FARMING!?

SOME STOEPTALK REFLECTIONS.

How I do miss stoeptalk, especially on ‘farming’, now that I have sort of reverse-semigrated into an aged retirement bubble as a tenant at Somerset West in the Cape. Even so, I am rediscovering much stoeptalk, also on farming: because I am lucky to be as alive as you are; reading.

One major salvation here is reflected – admittedly some 125 years later, and on a different scale - from an extract of a toverview donor’s nuwe hantam archive. This, recorded on farming around 1904, is bequeathed in the Rhodes/Beit/Bailey (RBB) syndicate by farm manager, Morton William Barnes Webb’s memoir - headed, simply, FARMING.

Don’t for a second think things are that simple! My relief, is that this opening archive entry to 2026, can prove as engaging as did the previous closing 2025 newsletter extract from Barnes Webb headed Water, which invited so many toverview interactions. (link?)

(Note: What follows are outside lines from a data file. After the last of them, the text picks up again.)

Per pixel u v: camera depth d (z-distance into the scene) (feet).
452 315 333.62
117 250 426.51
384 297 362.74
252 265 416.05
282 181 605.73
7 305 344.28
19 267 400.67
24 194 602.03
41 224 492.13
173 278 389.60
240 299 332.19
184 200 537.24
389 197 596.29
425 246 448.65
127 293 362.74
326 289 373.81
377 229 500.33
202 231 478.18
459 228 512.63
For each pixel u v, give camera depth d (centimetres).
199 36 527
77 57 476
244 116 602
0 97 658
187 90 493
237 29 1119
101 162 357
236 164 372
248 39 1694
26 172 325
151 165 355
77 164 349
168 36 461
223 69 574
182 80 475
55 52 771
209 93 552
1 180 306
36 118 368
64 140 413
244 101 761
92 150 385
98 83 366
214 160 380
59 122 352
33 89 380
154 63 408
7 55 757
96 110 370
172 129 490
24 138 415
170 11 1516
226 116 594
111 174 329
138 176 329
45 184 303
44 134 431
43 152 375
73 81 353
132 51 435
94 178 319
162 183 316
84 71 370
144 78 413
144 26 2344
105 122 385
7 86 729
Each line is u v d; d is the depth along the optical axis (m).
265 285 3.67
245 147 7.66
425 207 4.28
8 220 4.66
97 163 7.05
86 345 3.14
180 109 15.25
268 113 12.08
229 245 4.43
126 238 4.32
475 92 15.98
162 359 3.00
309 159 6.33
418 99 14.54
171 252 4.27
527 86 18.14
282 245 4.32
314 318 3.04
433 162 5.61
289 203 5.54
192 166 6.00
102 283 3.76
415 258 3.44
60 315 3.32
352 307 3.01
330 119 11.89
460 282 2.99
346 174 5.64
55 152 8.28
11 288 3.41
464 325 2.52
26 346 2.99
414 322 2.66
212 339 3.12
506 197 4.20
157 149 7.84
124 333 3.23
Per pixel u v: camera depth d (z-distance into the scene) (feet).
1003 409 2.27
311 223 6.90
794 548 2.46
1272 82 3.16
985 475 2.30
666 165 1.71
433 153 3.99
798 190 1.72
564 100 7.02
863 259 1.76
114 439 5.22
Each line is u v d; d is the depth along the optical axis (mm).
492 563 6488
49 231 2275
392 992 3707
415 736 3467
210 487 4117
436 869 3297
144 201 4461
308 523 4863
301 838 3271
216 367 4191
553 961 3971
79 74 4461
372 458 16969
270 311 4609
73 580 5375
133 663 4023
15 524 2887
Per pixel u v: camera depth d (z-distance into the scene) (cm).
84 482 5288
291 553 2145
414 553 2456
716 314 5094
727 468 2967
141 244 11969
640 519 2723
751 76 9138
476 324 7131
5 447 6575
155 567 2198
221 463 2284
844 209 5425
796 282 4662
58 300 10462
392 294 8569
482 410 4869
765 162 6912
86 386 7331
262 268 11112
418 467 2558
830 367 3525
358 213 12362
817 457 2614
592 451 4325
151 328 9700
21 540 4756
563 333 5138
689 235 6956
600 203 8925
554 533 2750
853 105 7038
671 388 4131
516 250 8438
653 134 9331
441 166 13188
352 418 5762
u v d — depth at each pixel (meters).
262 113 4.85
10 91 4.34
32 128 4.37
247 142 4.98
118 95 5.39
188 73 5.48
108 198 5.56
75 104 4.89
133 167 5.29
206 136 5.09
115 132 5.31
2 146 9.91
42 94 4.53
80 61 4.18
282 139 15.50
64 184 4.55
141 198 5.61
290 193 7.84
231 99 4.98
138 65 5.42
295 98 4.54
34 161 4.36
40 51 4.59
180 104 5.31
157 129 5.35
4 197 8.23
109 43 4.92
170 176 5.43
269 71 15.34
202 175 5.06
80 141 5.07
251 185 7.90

In passing, it is fun and interesting, and food for thought, as to how perceptive syndicate manager Barnes Webb was to his experiential early 1900’s work in the Umsobomvu municipal district of today.

MARKETS. TECHNOLOGIES. GLOBAL TO LOCAL

Not to shy away from changes, including probably at the coming local government elections in this and other areas, its is surely sobering to wonder critically whether the more things change the more they often seem the same?

While change remains a critical constant over a century later, as daily illustrated also in farming, the Barnes-Webb farm manager’s reflections here also very clearly underline that 1) markets and 2) technologies and 3) global factors remain key performance indicators to opening gates to maybe local is lekker and to perhaps not too lekker?

Anticipating our further coverage and range of views on the impending local government elections, I am tempted to suggest that the same ever changing, dramatic agents (or ‘motive forces’ if you like) of 1) enduring inequalities in an area steadily transformed by 2) rural depletions and by 3) semi-rural peri-urban and urban expansions.

The contradictions remain, and often seem fascinatingly astounding.

FARMING

Transcribed into type by the late Marie Bares Webb, his daughter-in-law, here in a bold box is Morton Barnes Webb’s ‘farming’ entry.

Owing to the lime content in the soil, the (nuwe/new) Hantam has been a very successful horses breeding area and in days gone by supplied Indian cavalry requirements on a large scale. On the whole, however, apart from horse breeding, farming was very primitive in 1904, until sheep and angora goats were introduced on a large scale. The main incentive seemed to be to grow enough food for your own requirements, and breed enough animals to pay one’s general expenses, and then “sit back” on the stoep with a cup of coffee, coming at intervals. Had many interesting chats with well known old timers.
Farming, by Morton Barnes Webb

Revisiting this today can lead to all sorts of fascinating and heated discussions, loads of jokes, some insistent ‘standpunte’ of opinion, and other entertaining times, often masked as endurable fact, and that is that, Finis & Klaar?

IS THE COFFEE ON TOP?

For example, very many coffee cups, ‘coming at intervals’, could occupy us today when we come to ponder or pontificate on such issues as soil content, syndicates, land barons, land holdings, colonial Indian cavalry, regenerating agriculture, old timers and young bloods, farmers , farm managers, farm workers, families, horses, sheep, angora goats, food, breeding, general expenses, and many interesting chats.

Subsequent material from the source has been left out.